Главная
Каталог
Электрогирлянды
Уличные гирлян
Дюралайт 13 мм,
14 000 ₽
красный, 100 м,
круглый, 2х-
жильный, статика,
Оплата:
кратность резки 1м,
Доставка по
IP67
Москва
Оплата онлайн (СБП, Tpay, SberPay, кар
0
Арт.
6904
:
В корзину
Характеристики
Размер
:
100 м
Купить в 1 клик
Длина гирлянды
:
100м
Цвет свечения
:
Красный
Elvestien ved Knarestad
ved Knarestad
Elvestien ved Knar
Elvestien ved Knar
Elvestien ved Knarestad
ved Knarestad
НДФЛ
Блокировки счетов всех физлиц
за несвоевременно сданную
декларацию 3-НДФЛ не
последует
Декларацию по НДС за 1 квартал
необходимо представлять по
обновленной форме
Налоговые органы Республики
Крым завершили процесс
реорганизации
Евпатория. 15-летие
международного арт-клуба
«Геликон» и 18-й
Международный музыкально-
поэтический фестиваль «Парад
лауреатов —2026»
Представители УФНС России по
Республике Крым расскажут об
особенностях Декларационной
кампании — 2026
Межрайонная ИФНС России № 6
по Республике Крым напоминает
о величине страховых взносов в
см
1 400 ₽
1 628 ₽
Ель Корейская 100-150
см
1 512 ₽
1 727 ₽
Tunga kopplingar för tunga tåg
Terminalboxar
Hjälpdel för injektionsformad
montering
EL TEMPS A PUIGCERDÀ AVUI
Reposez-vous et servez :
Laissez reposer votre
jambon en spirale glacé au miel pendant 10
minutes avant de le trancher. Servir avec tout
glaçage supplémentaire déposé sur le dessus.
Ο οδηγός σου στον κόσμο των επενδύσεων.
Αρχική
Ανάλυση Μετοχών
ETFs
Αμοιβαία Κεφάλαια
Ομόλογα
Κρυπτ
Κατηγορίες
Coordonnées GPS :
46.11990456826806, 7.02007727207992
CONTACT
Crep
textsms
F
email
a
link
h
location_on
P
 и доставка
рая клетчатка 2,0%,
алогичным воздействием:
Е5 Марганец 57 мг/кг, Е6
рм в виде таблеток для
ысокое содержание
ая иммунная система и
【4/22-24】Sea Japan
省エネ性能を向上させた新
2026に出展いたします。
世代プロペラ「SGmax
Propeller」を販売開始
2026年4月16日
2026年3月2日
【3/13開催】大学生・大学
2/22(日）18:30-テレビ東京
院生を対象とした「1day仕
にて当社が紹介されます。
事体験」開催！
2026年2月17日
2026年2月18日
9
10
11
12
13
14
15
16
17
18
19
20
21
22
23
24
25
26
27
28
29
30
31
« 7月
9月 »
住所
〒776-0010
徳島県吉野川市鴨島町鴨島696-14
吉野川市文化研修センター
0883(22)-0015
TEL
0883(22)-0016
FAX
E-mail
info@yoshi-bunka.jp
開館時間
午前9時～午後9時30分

==========

What is needed
Lines that contain "Оплата" should be pulled from the entries above and reported.

Solved problem
Оплата:
Оплата онлайн (СБП, Tpay, SberPay, кар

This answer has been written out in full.